By Becky Rasdall, vice president, trade policy and international affairs, IDFA
Last week’s World Trade Organization (WTO) Ministerial Conference (MC13) ended without significant progress on WTO reform for agriculture, a binding dispute settlement system, or improved market access for U.S. dairy exporters—an unsurprising result that reflects the lethargic U.S. trade policy agenda. As we look ahead to this election year, and most likely a rematch of two previous Administrations, can U.S. dairy really expect a future Administration to stick to the same trade policies we’ve been seeing?
What we see playing out so far is each frontrunner presidential campaign leaning into the trade policies of their first Administrations. Where President Biden has pursued a worker-centered trade agenda that eschewed traditional trade negotiations, one might expect much the same for a second Biden Administration. Given the current discord among democratic officials on what the trade agenda should look like, even if a more progressive trade agenda favoring full and comprehensive preferential trade agreements were proposed under a second Biden Administration, would there be enough party unity to advance it? Meanwhile, former President Trump continues to push an agenda of placing additional tariffs on imports, further reforming trade relations with China, and continuing to use non-trade policy tools to leverage partners into trade negotiations with the United States.

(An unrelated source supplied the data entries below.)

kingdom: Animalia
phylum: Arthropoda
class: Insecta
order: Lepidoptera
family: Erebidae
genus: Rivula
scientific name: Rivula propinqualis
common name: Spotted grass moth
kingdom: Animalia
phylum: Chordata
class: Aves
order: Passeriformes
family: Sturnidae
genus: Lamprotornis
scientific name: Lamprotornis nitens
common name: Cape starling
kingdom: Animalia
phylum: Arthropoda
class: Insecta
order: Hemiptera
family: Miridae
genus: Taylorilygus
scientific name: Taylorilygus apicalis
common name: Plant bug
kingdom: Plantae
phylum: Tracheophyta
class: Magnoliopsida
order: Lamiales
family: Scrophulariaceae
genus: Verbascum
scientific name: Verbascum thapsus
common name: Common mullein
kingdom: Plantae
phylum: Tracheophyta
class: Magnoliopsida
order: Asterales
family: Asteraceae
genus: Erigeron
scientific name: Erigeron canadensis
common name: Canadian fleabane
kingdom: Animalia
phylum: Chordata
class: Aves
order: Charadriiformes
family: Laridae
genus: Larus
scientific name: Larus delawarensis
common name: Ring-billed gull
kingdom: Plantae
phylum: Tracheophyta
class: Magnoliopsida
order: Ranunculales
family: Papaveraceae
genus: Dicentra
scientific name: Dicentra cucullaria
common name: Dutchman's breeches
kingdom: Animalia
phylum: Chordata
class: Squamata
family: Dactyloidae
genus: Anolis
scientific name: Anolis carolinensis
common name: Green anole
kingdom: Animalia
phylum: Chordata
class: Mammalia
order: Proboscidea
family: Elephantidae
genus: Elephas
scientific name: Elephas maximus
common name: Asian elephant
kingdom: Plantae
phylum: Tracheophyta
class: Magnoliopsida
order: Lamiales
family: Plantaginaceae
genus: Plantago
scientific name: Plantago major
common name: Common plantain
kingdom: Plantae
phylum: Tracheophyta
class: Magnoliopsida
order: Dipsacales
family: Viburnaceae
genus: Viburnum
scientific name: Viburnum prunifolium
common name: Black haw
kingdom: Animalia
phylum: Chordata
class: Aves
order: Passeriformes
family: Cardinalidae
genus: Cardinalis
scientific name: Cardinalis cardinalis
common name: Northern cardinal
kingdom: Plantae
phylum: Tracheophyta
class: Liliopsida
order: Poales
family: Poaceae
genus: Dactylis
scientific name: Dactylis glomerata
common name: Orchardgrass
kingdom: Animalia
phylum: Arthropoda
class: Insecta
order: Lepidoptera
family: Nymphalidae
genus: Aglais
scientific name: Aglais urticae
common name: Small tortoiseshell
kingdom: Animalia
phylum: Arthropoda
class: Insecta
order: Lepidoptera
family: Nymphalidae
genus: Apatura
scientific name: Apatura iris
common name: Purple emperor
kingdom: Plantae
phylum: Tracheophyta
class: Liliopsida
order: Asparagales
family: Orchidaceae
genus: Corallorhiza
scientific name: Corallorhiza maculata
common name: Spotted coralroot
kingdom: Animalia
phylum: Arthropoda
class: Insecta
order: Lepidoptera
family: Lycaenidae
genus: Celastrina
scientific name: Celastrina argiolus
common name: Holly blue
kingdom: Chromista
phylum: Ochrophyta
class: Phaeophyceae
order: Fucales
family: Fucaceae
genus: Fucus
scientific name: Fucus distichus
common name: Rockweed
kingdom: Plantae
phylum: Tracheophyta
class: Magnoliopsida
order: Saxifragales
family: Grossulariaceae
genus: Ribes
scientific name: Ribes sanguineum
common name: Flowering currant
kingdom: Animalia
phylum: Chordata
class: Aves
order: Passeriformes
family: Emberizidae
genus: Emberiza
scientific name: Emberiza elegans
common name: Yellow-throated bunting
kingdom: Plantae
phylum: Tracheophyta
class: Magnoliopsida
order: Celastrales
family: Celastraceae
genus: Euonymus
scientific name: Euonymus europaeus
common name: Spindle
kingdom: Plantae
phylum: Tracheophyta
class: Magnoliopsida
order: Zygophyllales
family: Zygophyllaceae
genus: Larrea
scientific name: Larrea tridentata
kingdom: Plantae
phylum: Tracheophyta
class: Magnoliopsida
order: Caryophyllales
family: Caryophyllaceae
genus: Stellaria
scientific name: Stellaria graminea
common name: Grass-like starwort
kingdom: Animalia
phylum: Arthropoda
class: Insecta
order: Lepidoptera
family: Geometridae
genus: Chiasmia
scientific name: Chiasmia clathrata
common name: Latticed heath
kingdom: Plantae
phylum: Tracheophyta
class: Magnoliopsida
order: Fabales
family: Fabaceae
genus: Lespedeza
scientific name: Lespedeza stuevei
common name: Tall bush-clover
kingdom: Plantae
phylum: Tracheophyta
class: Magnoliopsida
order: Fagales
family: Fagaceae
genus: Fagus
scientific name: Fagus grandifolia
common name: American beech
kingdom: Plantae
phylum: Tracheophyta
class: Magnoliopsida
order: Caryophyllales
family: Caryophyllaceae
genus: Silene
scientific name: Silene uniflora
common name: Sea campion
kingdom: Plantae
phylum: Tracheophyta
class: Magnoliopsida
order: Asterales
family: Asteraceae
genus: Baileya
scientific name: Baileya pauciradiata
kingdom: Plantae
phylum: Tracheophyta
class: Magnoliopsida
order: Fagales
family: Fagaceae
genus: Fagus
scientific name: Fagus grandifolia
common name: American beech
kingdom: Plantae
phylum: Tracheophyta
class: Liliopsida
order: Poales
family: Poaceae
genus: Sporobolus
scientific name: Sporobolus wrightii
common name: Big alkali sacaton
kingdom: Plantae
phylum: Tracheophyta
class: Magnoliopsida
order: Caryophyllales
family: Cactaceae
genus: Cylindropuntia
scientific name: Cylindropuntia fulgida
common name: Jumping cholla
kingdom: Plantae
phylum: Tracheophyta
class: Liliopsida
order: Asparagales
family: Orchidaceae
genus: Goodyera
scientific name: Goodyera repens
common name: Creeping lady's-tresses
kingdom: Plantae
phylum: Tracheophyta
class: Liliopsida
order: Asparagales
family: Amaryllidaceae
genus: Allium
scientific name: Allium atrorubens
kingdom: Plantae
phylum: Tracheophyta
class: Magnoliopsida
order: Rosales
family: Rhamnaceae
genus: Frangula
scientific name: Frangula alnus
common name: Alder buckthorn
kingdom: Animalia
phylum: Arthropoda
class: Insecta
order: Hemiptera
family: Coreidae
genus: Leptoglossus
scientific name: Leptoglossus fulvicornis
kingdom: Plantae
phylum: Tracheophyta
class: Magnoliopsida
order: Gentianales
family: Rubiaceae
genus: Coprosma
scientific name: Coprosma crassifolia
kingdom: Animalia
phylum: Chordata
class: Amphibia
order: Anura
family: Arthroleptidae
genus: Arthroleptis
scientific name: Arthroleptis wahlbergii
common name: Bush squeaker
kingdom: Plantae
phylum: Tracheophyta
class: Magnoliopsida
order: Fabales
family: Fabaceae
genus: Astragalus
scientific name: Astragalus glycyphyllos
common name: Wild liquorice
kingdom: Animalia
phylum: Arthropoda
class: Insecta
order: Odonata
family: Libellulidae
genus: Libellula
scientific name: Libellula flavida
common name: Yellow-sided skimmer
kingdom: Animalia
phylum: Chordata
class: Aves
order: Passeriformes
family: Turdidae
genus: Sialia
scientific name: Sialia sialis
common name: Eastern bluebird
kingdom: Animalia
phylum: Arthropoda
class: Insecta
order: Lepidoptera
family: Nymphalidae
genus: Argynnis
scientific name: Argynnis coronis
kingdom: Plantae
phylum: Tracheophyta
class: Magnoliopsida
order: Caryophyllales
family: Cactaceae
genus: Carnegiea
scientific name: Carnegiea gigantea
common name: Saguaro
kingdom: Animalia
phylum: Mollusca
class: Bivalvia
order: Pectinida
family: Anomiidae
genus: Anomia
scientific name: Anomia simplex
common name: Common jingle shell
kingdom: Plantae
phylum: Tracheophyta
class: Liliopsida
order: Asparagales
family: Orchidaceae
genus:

What is more concerning is that both Administrations would potentially face a review of USMCA. That agreement, which is critical for agriculture and U.S. dairy, faces a mandatory review in the coming years and opens the opportunity for any of the participating governments to object to its provisions. Given some of its failures – not the least of which is the lack of meaningful dairy access to Canada – real danger exists that either Administration may seek to judge USMCA as yet another antiquated trade tool that must be abandoned. That prospect would mean damaging economic repercussions for U.S. dairy.
With this outlook in a U.S. presidential election year, where does that leave U.S. dairy? Our industry relies heavily on export growth to funnel its growth in production. Without exports, dairy will back up at every stop in the supply chain all the way back to farm levels, resulting in milk being dumped. This reality brings critical clarity to the U.S. trade agenda and begs the question: if we go eight years without a trade agenda, additional tariff reductions, or access to new markets, can U.S. farms, producers, and processors realistically sustain their businesses? Can we guarantee an outlet for all that milk? Cows are milked 24 hours a day, 7 days a week, and that production can’t be turned off unless the farm goes out of business and sells the cow. So, where does the trade agenda leave U.S. dairy?
It leaves us with a call to action. There are those in Washington who would say the time of tariff-reducing trade negotiations is in the past and it is time to move on. In dairy, we say we can’t afford for such agreements to become a by-gone era. IDFA, like our member processors and the farmers they service, has no other option but to continue to demand liberalized trade – specifically export competitiveness through market access – from Members of Congress and the Administration alike. We do not service an industry that can afford to allow market access to become antiquated trade policy. There is no greater time than the present to take action – before the dairy industry contracts, before we lose more markets to competitors like New Zealand who recently gained zero tariff access to China, and before we continue on a spiral of protectionist trade policies. IDFA therefore urgently calls on Members of Congress and the Administration to move forward with serious and comprehensive consultations on a trade reform legislative package that meets the needs of U.S. dairy. Such a package could include improved and structured congressional consultations on trade agreement texts that yield greater congressional confidence in negotiations. It could also include the option to fast-track an agreement in portions, or fast-track agreements with certain target countries, such as those that would help limit China’s influence in Southeast Asia, akin to the Indo-Pacific Economic Framework’s objectives. Certainly there are many trade reform ideas to consider, but in U.S. dairy our urge is simple: reform begins by taking action.